Pourquoi le concept de santé sexuelle vous paraît pertinent dans la prévention ?

La santé sexuelle permet de prendre tous les outils que nous avons à notre disposition pour être plus efficace. Car il faut, au sein des populations vulnérables, promouvoir la capote et le gel mais aller au-delà. Dans le cadre d’un travail réel contre les discriminations, il faut que les personnes qui n’utilisent pas systématiquement la capote soient être acceptées. Nous devons être pragmatiques face à cette réalité et proposer des réponses pertinentes, avec la promotion de la réduction des risques sexuels et une information adaptée à leurs pratiques. En cela, le dépistage est un outil fondamental pour permettre aux séropositifs de le savoir et de pouvoir ainsi bénéficier d’un suivi. Sans oublier la vaccination contre l’hépatite B et le dépistage et traitement des IST (infections sexuellement transmissibles, ndlr).

Quelles sont les actions à mener pour promouvoir une lutte efficace au Portugal ?

Déjà, il faut des véritables politiques publiques contre les discriminations liées à l’orientation sexuelle. Cela passe par une éducation qui valorise la différence. L’homophobie est un problème que l’Etat doit prendre à bras le corps. En tant qu’association, nous avons également besoin de financements et de soutien qui font de plus en plus défaut depuis que la crise économique a commencé. Car le GAT a son rôle à jouer en tant qu’acteur auprès des minorités, possédant une véritable expertise sur les populations les plus affectés par le VIH et la stigmatisation. Il y a bien évidemment un socle à mettre en place au niveau de la population générale, mais face à la pénurie de défenseur des droits ces groupes vulnérables, notre organisation doit se concentrer sur le travail  pour des stratégies de prévention spécifiques et adaptées à des comportements qui leur sont propres.

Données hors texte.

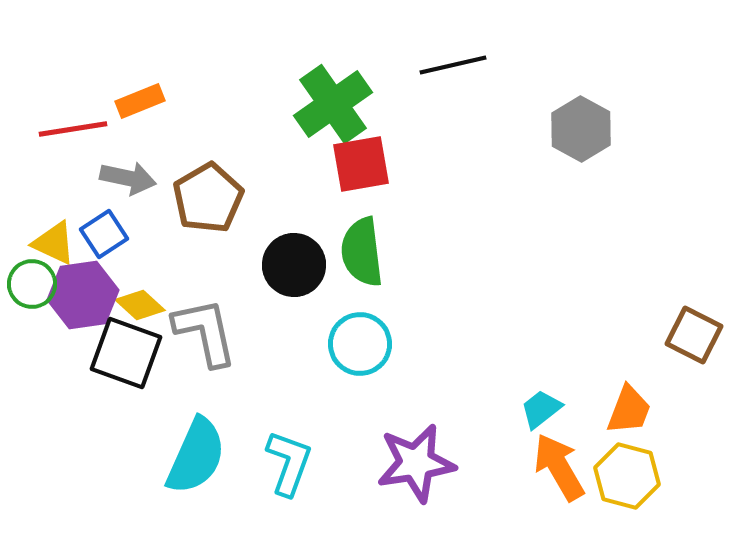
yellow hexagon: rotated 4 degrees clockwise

En cela, une réponse collective européenne est primordiale non ?

Tout à fait. Grâce à l’étude EMIS (Etude européenne sur les HSH via internet) qui a collecté plus de 180 000 réponses, nous savons qu’au Portugal plus de 15 % des hommes ayant des relations sexuelles avec des hommes sont nés dans un pays autre que celui dans lequel ils résident. Et surtout, 25 % des répondeurs à ce questionnaire ont eu du sexe en dehors de leur pays Cette mobilité intra-européenne, notamment pour les travailleurs du sexe, montrent que pose des frontières sur ces questions ne marchent pas. Les questions de santé sexuelle se posent donc autant au Portugal qu’ailleurs. Il faut veiller à ce que l’accès aux dispositifs de prévention ne subisse plus les inégalités territoriales, pour ne laisser personne de côté. Il y a eu des opportunités de mise en place de stratégies à l’échelle européenne. C’est une chance à saisir pour avoir une dynamique collective pour défendre et promouvoir des politiques d’intervention spécifiques.

Propos recueillis par Mathieu Brancourt.